PHOENIX – Familiarity may breed contempt, but not for pitchers JB Bukauskas and Taylor Clarke. They’ve found that, when entering a new situation for the first time, perhaps it’s better to have someone you know on your side.

Bukauskas and Clarke both hail from the same hometown, Ashburn, Virginia, and the two are both pitchers within the Milwaukee Brewers organization. The Brewers will look to them among others as they retool their pitching staff following the trade of 2021 NL Cy Young Award winner Corbin Burnes and a season-ending injury to Brandon Woodruff.

While Ashburn may be a typical Washington D.C. suburb, the town of about 45,000 people isn’t historically a baseball hotbed.

“There’s not a ton of (major league) talent coming from that area, more so from our county,” Clarke said during a break in spring training in March. “Once you start branching out in Virginia there’s a little bit more. Me, JB and there’s not a lot of others that I know.”

Aside from Bukauskas and Clarke, Ashburn can claim only one other major league player, Conor Mullee, who pitched three innings for the Yankees in 2016.

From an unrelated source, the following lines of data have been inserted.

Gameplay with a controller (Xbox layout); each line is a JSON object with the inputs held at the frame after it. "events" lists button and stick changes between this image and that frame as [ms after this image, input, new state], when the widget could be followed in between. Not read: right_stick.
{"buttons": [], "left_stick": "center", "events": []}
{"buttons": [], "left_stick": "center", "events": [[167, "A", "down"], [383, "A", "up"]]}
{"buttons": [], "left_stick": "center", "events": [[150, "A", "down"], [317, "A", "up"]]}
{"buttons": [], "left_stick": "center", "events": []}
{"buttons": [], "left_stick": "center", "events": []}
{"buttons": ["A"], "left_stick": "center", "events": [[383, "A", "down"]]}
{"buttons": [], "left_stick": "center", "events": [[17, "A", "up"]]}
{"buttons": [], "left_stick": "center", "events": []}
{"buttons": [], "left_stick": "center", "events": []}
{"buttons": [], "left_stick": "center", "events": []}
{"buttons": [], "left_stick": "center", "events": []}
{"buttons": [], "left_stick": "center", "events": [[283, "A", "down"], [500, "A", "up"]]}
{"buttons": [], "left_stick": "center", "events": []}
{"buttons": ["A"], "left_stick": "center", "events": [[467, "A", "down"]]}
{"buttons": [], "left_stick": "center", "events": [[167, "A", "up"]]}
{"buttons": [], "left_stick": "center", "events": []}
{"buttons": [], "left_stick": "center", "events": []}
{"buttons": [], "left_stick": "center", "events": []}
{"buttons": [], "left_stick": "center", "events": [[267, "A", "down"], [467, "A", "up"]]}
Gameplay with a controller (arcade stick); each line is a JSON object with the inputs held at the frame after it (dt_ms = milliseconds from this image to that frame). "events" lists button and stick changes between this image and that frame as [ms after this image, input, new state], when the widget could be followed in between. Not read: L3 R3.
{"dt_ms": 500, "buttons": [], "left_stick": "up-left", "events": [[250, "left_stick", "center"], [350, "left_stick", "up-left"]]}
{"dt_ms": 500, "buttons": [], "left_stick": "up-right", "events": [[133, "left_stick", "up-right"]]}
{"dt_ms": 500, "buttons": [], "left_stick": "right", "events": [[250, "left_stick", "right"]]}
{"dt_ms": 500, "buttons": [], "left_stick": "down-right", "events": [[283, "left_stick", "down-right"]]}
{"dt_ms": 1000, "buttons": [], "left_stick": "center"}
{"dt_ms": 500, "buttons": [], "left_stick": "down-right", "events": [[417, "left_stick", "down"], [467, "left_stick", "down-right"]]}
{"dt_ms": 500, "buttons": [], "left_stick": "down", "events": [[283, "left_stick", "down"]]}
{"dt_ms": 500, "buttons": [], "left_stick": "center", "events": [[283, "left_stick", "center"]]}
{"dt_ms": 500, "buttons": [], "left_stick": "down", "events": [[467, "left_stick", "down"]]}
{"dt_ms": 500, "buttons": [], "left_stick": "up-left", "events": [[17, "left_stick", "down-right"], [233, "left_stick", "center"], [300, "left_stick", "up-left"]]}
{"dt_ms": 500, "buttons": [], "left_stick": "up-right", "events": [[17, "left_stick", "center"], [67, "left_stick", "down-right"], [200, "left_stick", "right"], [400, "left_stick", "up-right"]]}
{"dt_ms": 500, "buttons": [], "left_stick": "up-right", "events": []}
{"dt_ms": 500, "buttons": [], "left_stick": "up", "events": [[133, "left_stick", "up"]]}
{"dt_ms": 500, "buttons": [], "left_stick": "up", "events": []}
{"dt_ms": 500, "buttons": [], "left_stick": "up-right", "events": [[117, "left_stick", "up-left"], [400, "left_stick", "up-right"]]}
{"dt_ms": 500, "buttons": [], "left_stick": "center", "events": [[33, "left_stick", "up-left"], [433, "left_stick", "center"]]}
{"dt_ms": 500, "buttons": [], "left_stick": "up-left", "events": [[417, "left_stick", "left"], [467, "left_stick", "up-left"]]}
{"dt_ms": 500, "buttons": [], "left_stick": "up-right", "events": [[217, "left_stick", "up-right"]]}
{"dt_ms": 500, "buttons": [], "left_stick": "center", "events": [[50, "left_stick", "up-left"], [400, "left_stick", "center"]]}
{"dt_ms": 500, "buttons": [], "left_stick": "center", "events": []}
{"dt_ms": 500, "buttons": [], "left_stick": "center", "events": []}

This makes it all the more impressive that the two have made it to the majors and are on the same team. The 30-year-old Clarke, though, is a few years older than Bukauskas, 27, meaning they never played on the same squads growing up.

“I knew who he was,” Bukauskas said about growing up in Ashburn and seeing Clarke’s progression. “I’d probably went and watched him play, but I doubt he knew who I was.”

Bukauskas’s assumption was right: Clarke did not know who he was. But he did likely set a good example for a young, impressionable Bukauskas.

“I know it’s a cliche, but he let his performance do the talking for him,” Clarke’s coach at Broad Run High School, Pat Cassidy, said about his former player. “He was not a ‘Rah, rah, look at me’ guy.”

Clarke struck out 72 batters while walking only three in his junior year and posted a 10-1 record his senior year, helping lead Broad Run to a district and region championship, along with a state tournament appearance. Clarke won the 2011 District Player of the Year award for his performance.

“When you as a coach – and every guy on the team – knows when he takes a ball you have an outstanding chance to win the game, it takes a lot of pressure off you,” Cassidy said. “You knew you weren’t going to have to score five runs to win. You knew if you scratched a couple runs across that most nights that was going to be a win.”

As Clarke went off to play baseball at Towson University and the College of Charleston, Bukauskas started to make a name of his own as a flame-throwing right-hander.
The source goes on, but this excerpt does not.